The procedure for H₂O and NH₃ is almost identical. We use exactly the same param file as above, and perform the same procedures following the elf_fmt output. The cell files we use are:

H2O.cell

%block lattice_abc
5 5 5
90 90 90
%endblock lattice_abc

%block positions_abs
O 2.5 2.5 2.5
H 2.5 1.95 3.29
H 2.5 1.95 1.72
%endblock positions_abs

for water and

NH3.cell

%BLOCK LATTICE_ABC
8 8 8
90 90 90
%ENDBLOCK LATTICE_ABC

%BLOCK POSITIONS_ABS
N 4 4 4
H 4 4 5
H 4.95 4 3.67
H 3.53 3.18 3.67
%ENDBLOCK POSITIONS_ABS

For ammonia.

From then, we again go to 2D display data and Slice.... This is where the procedure might be a bit different: by shift clicking on all the atoms in H₂O (and the atoms within the plane you wish to look at in NH₃) and clicking Calculate the best plane for the selected atoms it'll give us the plane that we may be most interested in. In the case of water it is a simple (100), but for NH₃ you may wish to play around with it by selecting different combinations - alternatively manually choose a plane in which you are interested.

Note

In VESTA, plane selection may work a bit differently from how you'd expect.

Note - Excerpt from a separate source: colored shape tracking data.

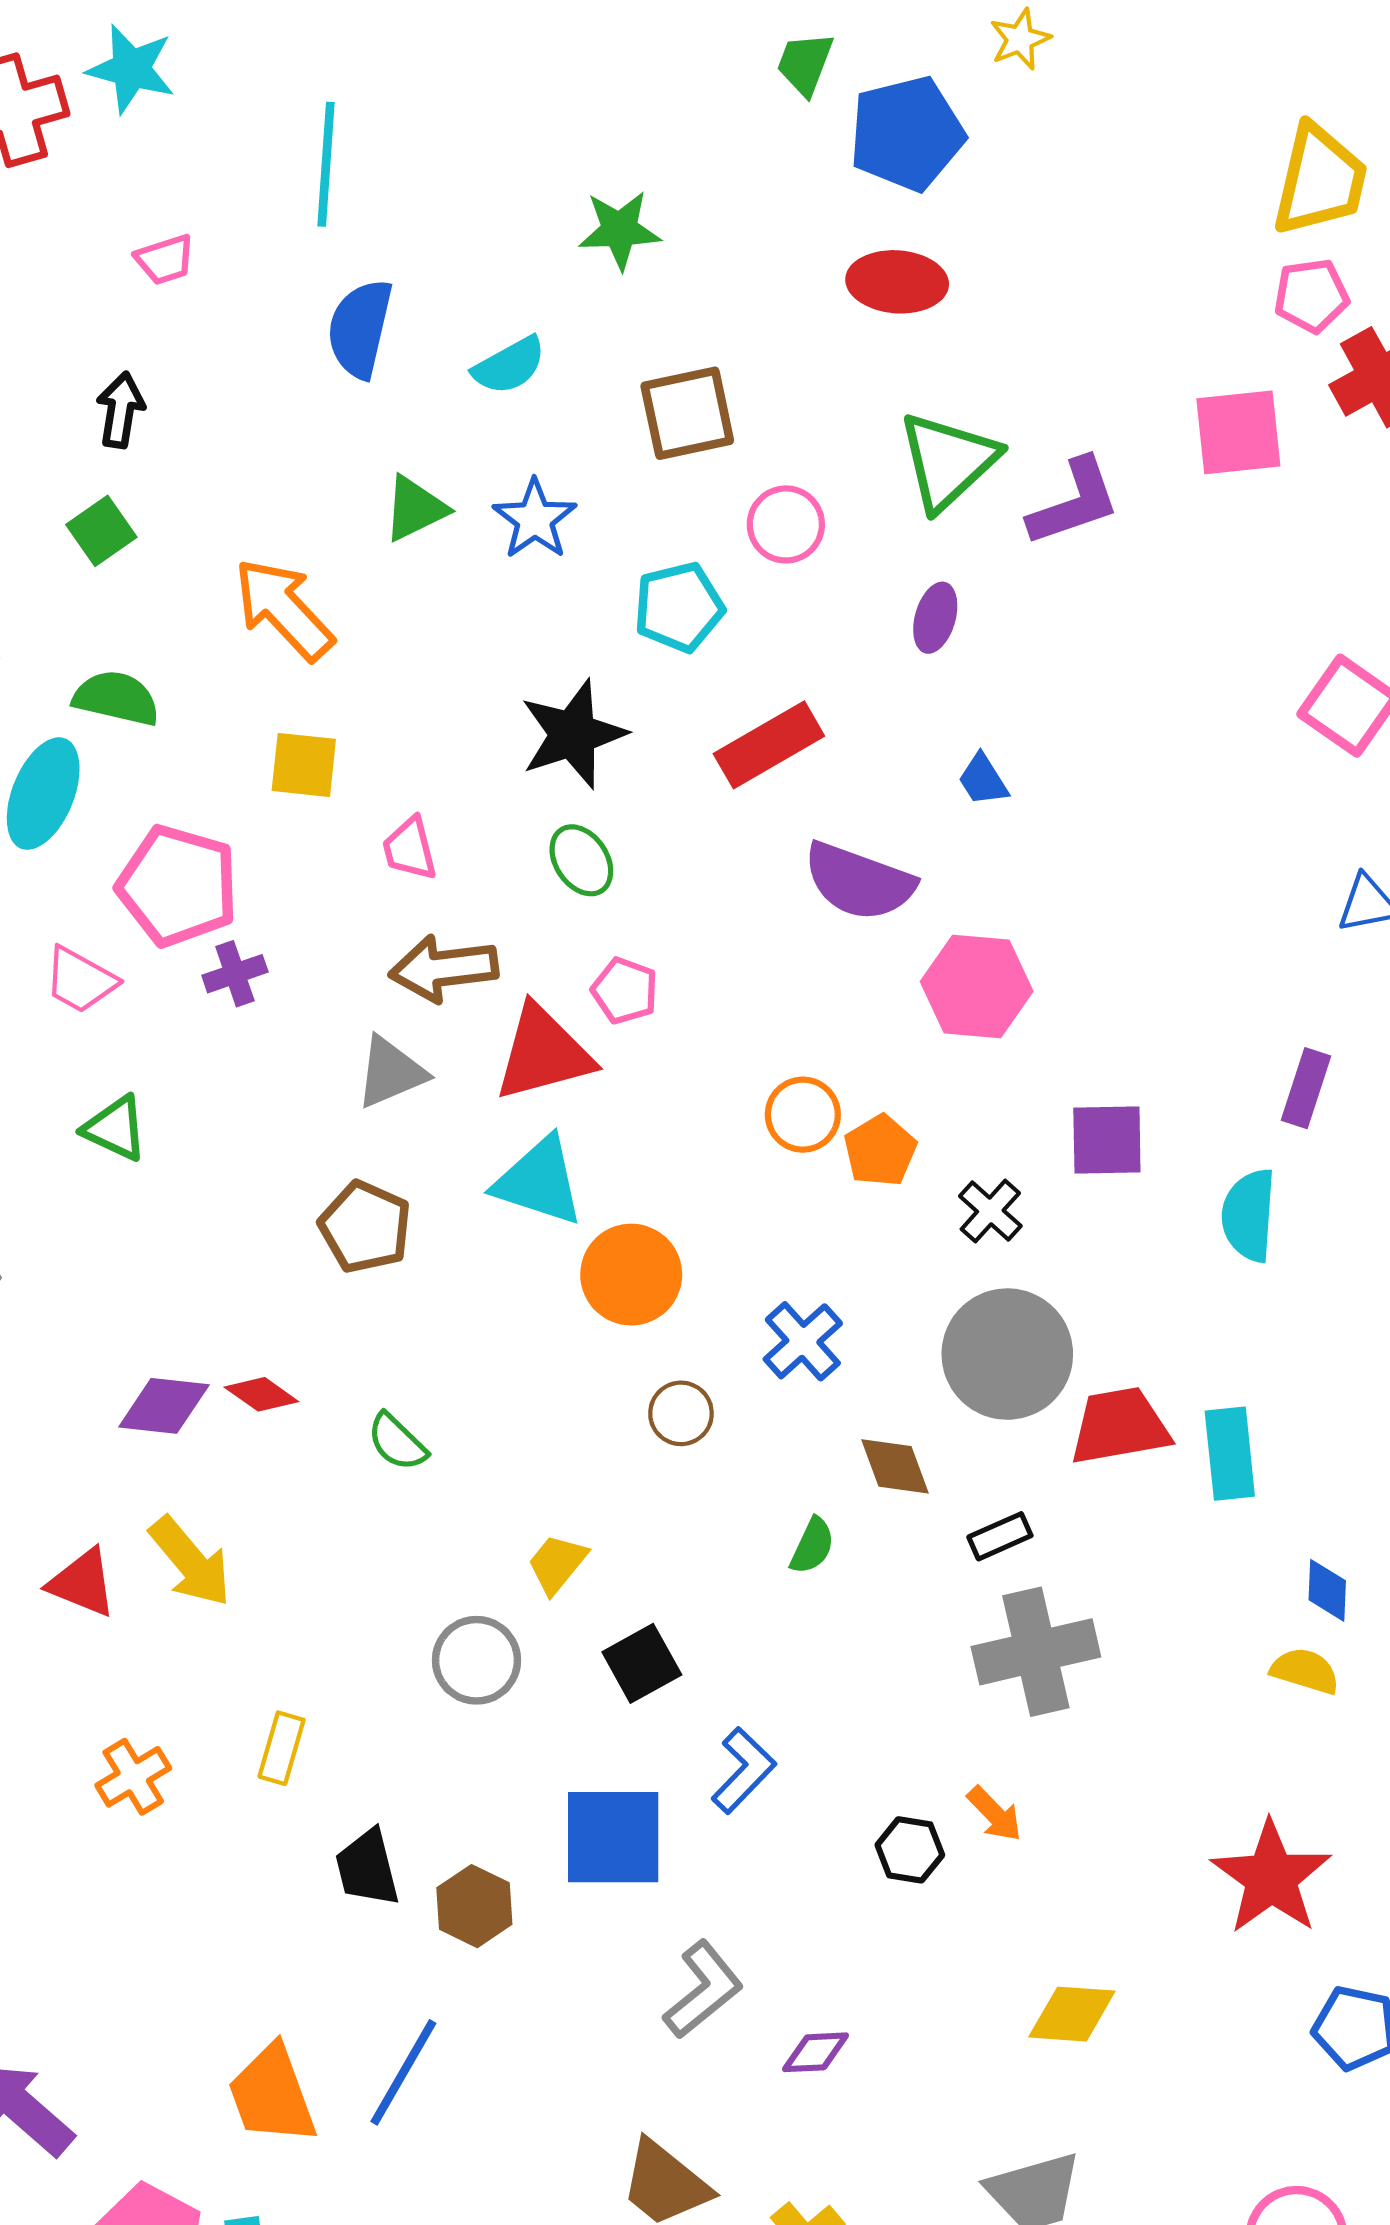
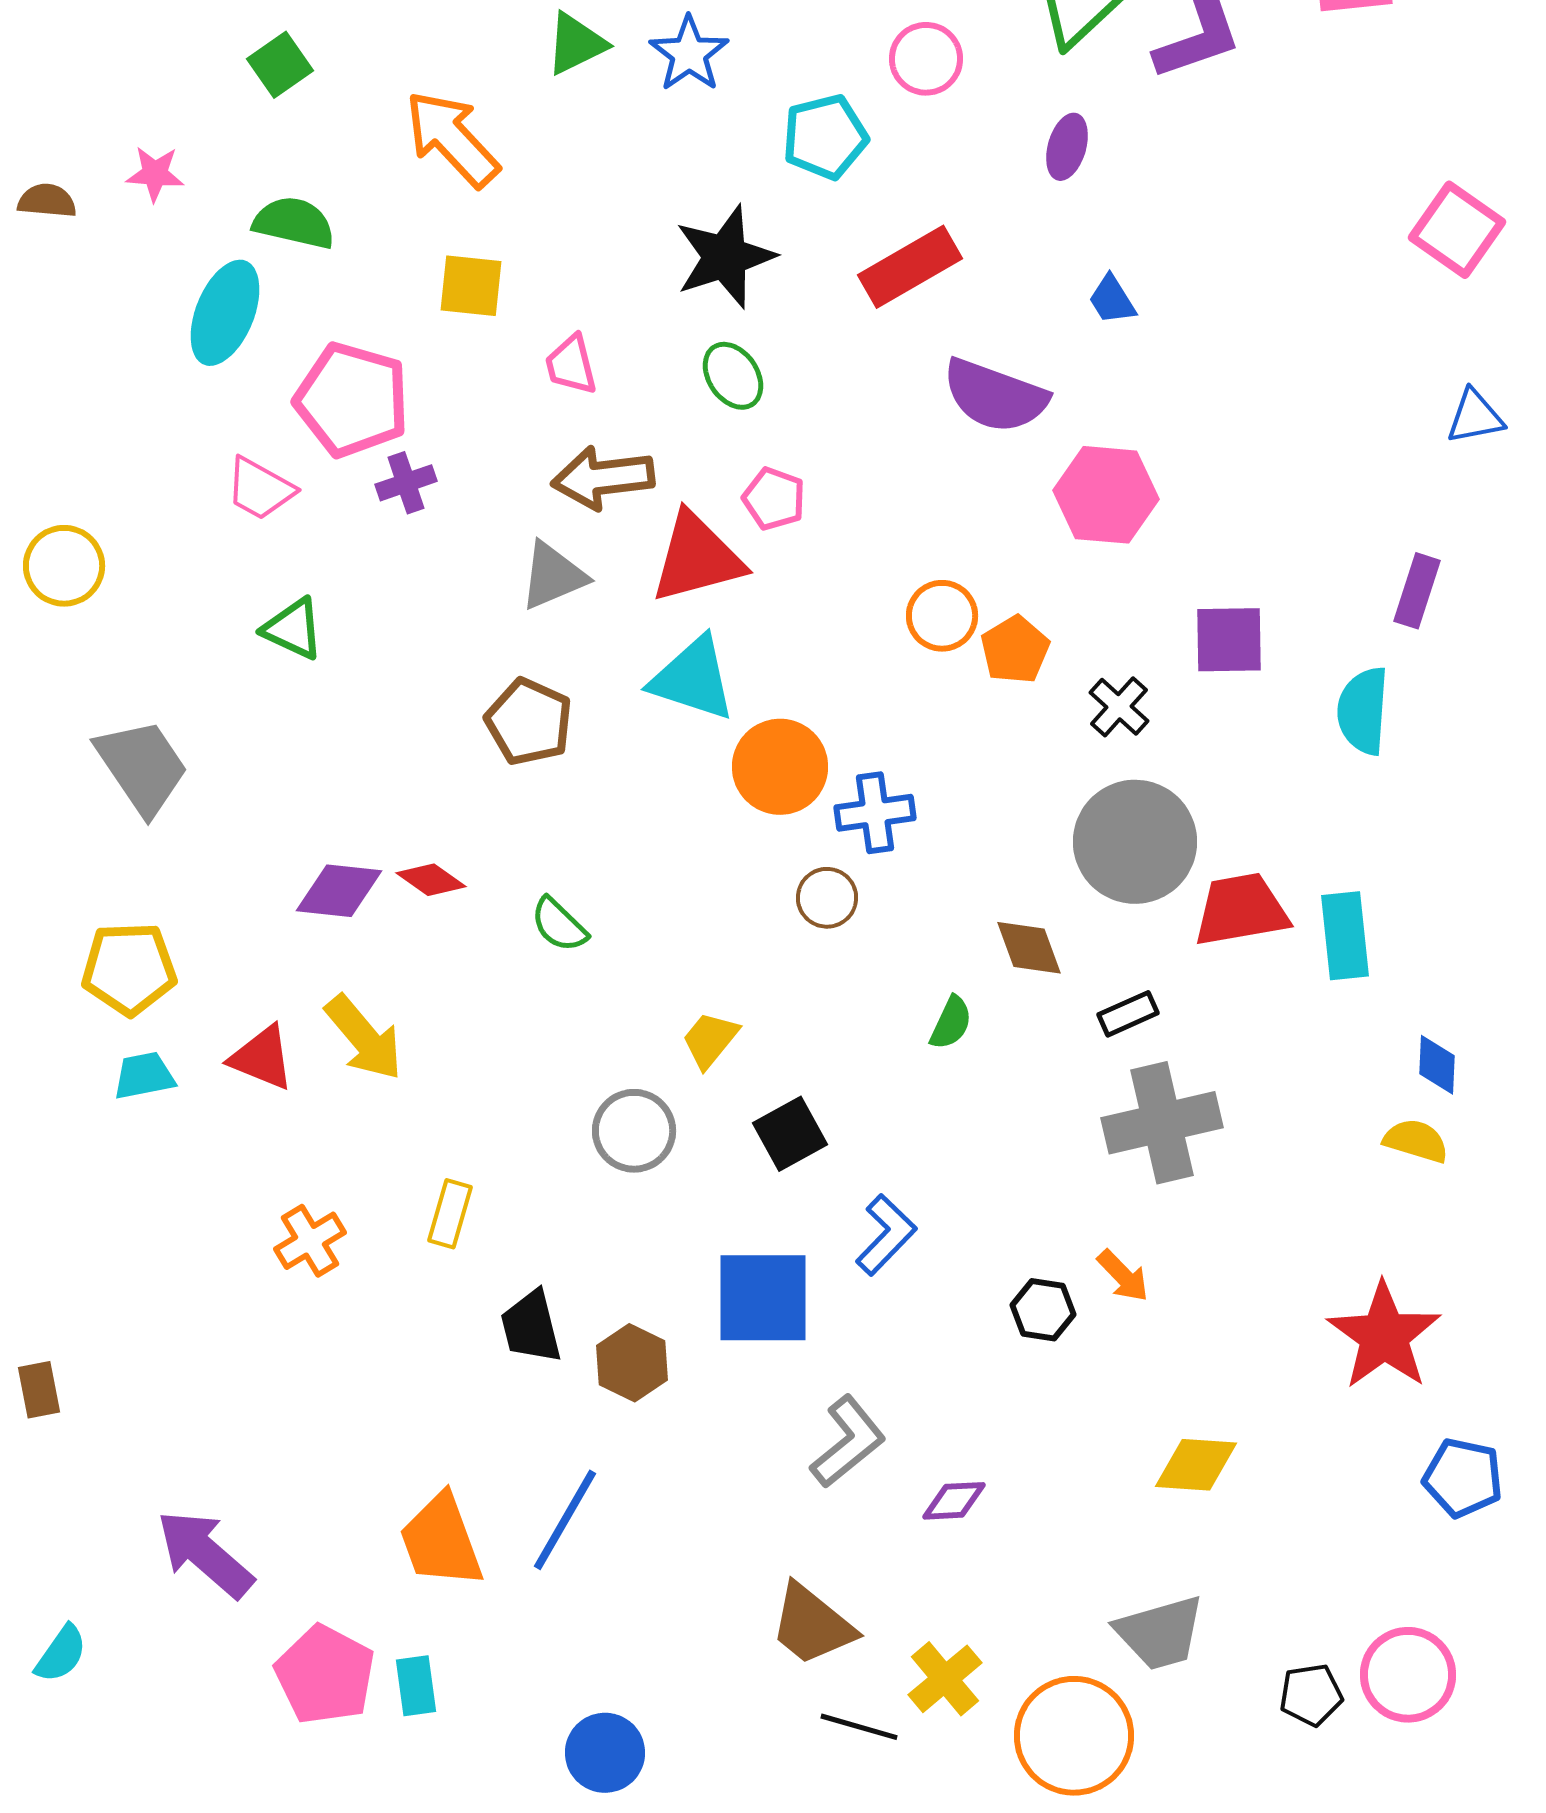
blue cross: (803, 1341) -> (875, 813), moved, turned 34

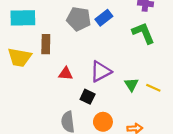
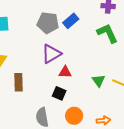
brown rectangle: (46, 44) -> (19, 82), moved
purple triangle: (101, 71) -> (51, 54), moved
red triangle: (66, 74) -> (65, 72), moved

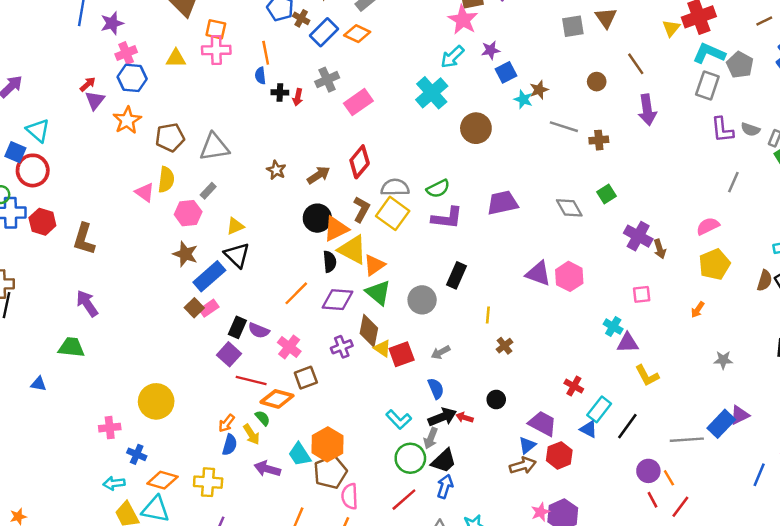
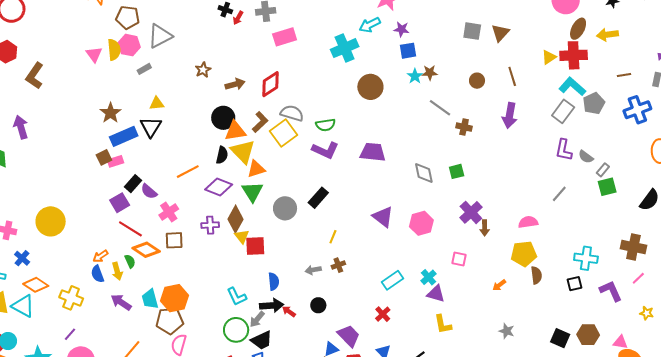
gray triangle: (214, 147) -> (160, 36), turned -36
yellow semicircle: (166, 180) -> (114, 50), turned -30
pink hexagon: (188, 213) -> (129, 45), moved
pink hexagon: (569, 276) -> (421, 223), moved
brown semicircle: (765, 281) -> (536, 275), moved, turned -42
gray arrow: (441, 352) -> (313, 270), moved
cyan rectangle: (599, 409) -> (393, 280), moved
blue semicircle: (230, 445) -> (97, 274), turned 126

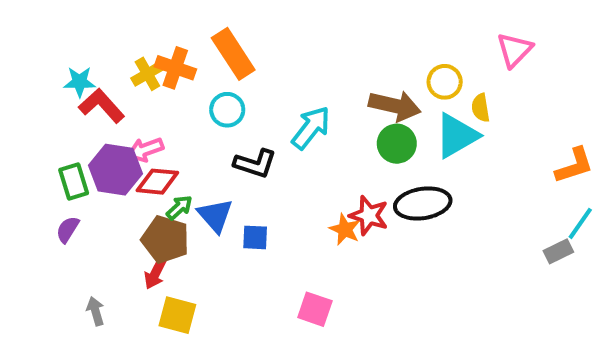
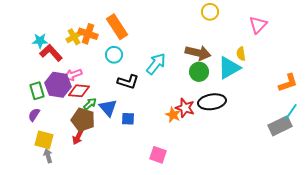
yellow circle: (445, 82) -> (210, 12), moved
gray rectangle: (558, 251) -> (280, 126), size x1.6
yellow square: (177, 315) -> (44, 140), moved

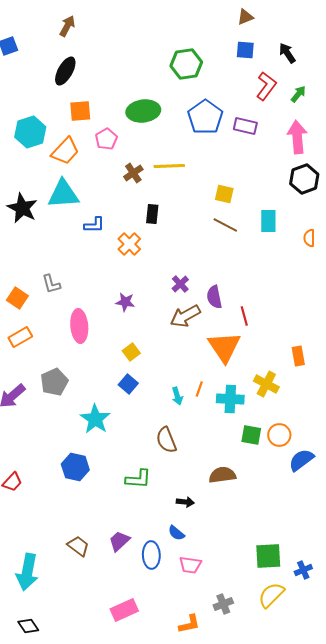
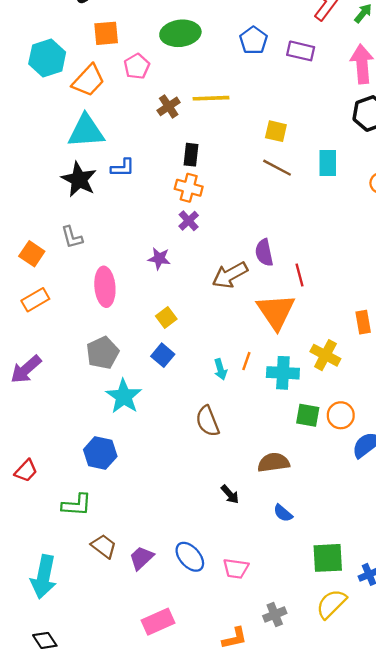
blue pentagon: (205, 117) -> (253, 40), size x0.7
black star: (22, 208) -> (79, 179), moved
orange cross: (129, 244) -> (189, 188), moved, turned -30
purple cross: (180, 284) -> (189, 221), moved
gray pentagon: (54, 382) -> (103, 353), moved
green L-shape: (138, 479) -> (77, 505), moved
black arrow: (185, 502) -> (230, 494), turned 42
blue semicircle: (176, 533) -> (283, 513), moved
purple trapezoid: (119, 541) -> (141, 558), moved
blue ellipse: (151, 555) -> (190, 557), turned -40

In this example, since you're cutting through the middle you'd normally call it a (200) plane. However, here it is considered a (100) plane 2.5 $\mathring{\text{A}}$ (or 0.5d - since the unit cell lengths are 5 $\mathring{\text{A}}$ ) from the origin

The result for water in the (100) plane should look like:

Water ELF

Alternatively, to better see which bonds/atoms are corresponding to the regions of high/low electron locality, use the Lattice planes method so you can see the cell along with the ELF map. You can again Calculate the best plane for the selected atoms like we did for ammonia with slicing. Feel free to also select different planes and look at how it looks in them.

Water lattice image

Note

Don't forget you can turn off Show isosurfaces and Show sections under Volumetric data - if you're going to be looking at the cell itself this may obscure what you're trying to look at

Lastly, let's take a quick look at the NH₃ result. Selecting the best plane containing 2 hydrogens and a nitrogen should give a result looking like:

NH3 result

Here we see evidence of lone pairs on both of the hydrogens in the plane (as both can form hydrogen bonds - and so can the third if you look at that one). This is rather unexpected - in the classical view, NH₃ has a nitrogen with 1 lone pair that simply forms a single hydrogen bond with a hydrogen in an adjacent NH₃. However, because every hydrogen is capable of forming a hydrogen bond, ELF registers them as having regions of high locality near them. The same applies to nitrogen - though it should classically only have 1 pair near it, it is seen as having 2 as it is capable of making 2 hydrogen bonds in that plane.

Warning

The results will likely look different depending on which 2 hydrogens you pick along with the nitrogen. This can be mostly explained due to how adjacent ammonia molecules are aligned relative to it, which is defined by the cell.